GEMEENTERAAD De burgemeester moet zich voor zijn besluiten verantwoorden aan de gemeenteraad. Niet alleen voor de verleende ontheffingen en de voorwaarden en voorschriften waaronder hij ze verleende, maar ook voor de geweigerde ontheffingen en de daarvoor gegeven motivering. Hij mag ook beleidsregels uitvaardigen waarin bijvoorbeeld staat in welke omstandigheden hij wel of geen ontheffing gaat verlenen. Ook daarover moet hij zich verantwoorden aan de raad. Dit alles maakt een lokaal debat mogelijk, bijvoorbeeld over de vraag waarom in het ene geval wel ontheffing wordt verleend en in het andere geval niet.
BRUILOFT De minister kan aan de gemeente een groepsverbod opleggen. Dat kan voor een enkele plaats in de gemeente of voor de hele gemeente (met uitzondering van woningen). De minister bepaalt daarbij vanaf hoeveel personen sprake is van een groep. Mensen die bij elkaar staan, vormen niet altijd een groep: zo vormen mensen die met elkaar bij een bus- of tramhalte wachten geen groep. De burgemeester kan besluiten om bijvoorbeeld ontheffing te verlenen voor bruiloften. Maar: de anderhalve meter blijft van kracht. Ook als de bruiloftsgasten op een bordes staan!
CAFÉS De minister kan publieke plaatsen aanwijzen waar het publiek niet meer mag komen, zoals alle of sommige horeca, winkels, dierentuinen, bioscopen, musea en recreatiegebieden. De burgemeester kan een gedupeerde exploitant hiervan ontheffing verlenen zodat hij zijn restaurant enzovoorts toch mag openstellen voor publiek, al dan niet onder voorwaarden en voorschriften.
WEDSTRIJDEN De minister kan evenementen aanwijzen die niet meer mogen worden georganiseerd of die alleen onder bepaalde voorwaarden – zoals met een maximumaantal deelnemers – gehouden mogen worden. Evenementen zijn bijvoorbeeld markten, discotheken en sportwedstrijden. De burgemeester kan ontheffing verlenen van voorwaarde of van verbod. Hij kan bijvoorbeeld ontheffing verlenen aan de organisator van de wekelijkse markt in het centrum of aan voetbalclub X voor haar zaterdagse amateurwedstrijden.

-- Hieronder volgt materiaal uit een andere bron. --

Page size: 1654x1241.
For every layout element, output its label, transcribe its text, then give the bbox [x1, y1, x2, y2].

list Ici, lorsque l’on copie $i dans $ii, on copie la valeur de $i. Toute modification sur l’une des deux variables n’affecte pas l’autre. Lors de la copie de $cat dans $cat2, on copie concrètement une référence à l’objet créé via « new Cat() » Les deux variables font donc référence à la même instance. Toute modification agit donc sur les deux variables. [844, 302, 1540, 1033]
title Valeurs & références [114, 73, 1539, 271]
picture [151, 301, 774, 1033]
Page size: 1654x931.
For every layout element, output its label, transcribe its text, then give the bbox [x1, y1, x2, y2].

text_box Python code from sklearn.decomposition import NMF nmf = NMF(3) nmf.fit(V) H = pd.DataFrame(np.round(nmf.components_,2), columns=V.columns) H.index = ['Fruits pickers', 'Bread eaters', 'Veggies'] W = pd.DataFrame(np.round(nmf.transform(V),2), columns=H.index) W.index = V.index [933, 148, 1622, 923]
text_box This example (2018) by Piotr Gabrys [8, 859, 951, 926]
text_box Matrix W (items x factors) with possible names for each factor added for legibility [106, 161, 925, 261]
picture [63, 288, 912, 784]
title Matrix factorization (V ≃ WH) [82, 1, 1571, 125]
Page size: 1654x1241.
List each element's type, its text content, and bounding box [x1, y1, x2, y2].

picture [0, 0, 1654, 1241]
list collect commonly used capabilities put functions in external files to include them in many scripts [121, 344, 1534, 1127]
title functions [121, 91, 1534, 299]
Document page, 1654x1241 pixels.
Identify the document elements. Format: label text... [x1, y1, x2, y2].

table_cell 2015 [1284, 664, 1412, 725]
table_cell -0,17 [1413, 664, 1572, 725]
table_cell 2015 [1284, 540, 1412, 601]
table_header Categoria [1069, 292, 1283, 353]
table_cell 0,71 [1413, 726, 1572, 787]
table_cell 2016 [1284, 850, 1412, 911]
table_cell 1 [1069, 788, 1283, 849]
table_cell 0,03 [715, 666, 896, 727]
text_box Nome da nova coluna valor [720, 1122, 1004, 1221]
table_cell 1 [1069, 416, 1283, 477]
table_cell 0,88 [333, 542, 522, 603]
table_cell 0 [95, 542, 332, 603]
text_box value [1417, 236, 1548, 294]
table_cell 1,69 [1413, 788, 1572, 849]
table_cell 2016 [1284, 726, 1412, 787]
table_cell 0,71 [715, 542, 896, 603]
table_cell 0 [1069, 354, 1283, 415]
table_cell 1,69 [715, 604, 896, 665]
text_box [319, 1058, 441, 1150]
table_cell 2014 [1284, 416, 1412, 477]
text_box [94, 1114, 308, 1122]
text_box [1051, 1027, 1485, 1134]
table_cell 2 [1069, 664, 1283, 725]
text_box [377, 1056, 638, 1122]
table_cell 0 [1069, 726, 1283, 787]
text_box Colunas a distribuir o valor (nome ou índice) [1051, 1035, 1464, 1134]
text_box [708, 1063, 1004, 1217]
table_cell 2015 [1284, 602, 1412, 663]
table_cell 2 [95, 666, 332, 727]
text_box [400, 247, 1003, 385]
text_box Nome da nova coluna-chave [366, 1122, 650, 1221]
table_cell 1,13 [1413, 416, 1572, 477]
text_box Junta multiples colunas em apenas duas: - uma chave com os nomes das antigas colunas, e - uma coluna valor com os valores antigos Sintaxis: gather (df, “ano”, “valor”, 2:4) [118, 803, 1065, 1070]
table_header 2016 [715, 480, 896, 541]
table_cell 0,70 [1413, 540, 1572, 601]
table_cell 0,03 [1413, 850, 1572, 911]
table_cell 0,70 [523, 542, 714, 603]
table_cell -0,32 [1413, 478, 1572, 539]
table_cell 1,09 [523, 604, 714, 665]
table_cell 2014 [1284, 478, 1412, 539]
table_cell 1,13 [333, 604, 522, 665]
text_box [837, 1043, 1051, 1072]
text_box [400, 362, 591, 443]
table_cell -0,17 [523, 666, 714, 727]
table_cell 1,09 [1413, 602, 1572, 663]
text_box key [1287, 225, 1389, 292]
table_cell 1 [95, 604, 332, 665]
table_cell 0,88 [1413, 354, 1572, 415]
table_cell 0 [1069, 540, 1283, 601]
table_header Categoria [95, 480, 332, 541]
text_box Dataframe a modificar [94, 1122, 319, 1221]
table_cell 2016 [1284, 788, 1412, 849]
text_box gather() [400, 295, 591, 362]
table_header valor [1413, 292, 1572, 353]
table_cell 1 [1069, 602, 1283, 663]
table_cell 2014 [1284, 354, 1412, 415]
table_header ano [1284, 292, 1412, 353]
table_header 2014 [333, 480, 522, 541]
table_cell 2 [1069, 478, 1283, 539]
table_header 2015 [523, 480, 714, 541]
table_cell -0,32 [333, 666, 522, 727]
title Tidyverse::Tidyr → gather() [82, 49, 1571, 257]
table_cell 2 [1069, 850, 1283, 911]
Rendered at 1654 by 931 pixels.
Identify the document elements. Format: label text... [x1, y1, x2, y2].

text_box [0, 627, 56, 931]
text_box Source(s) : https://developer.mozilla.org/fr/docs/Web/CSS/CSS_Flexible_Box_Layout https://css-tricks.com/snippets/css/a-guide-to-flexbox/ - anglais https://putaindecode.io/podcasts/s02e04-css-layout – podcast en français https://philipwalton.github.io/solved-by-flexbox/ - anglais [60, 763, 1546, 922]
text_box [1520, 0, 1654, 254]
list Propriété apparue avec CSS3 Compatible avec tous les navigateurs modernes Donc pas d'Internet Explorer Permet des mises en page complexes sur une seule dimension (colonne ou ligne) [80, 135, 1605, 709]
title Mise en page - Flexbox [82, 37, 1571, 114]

WET PUBLIEKE GEZONDHEID De voorgestelde wettekst die nu bij de Tweede Kamer ligt zal worden opgenomen in de Wet publieke gezondheid. Aan die wet wordt daarvoor een nieuw hoofdstuk toegevoegd. Dat hoofdstuk heet Tijdelijke bepalingen bestrijding epidemie COVID-19. De Raad van State adviseerde om een geheel n De voorgestelde wettekst vervalt na een half jaar; de regering kan besluiten om er nog drie maanden aan toe te voegen. Daarom adviseerde de Raad van State om de wettekst in een aparte wet op te nemen, maar de regering heeft dit advies niet overgenomen.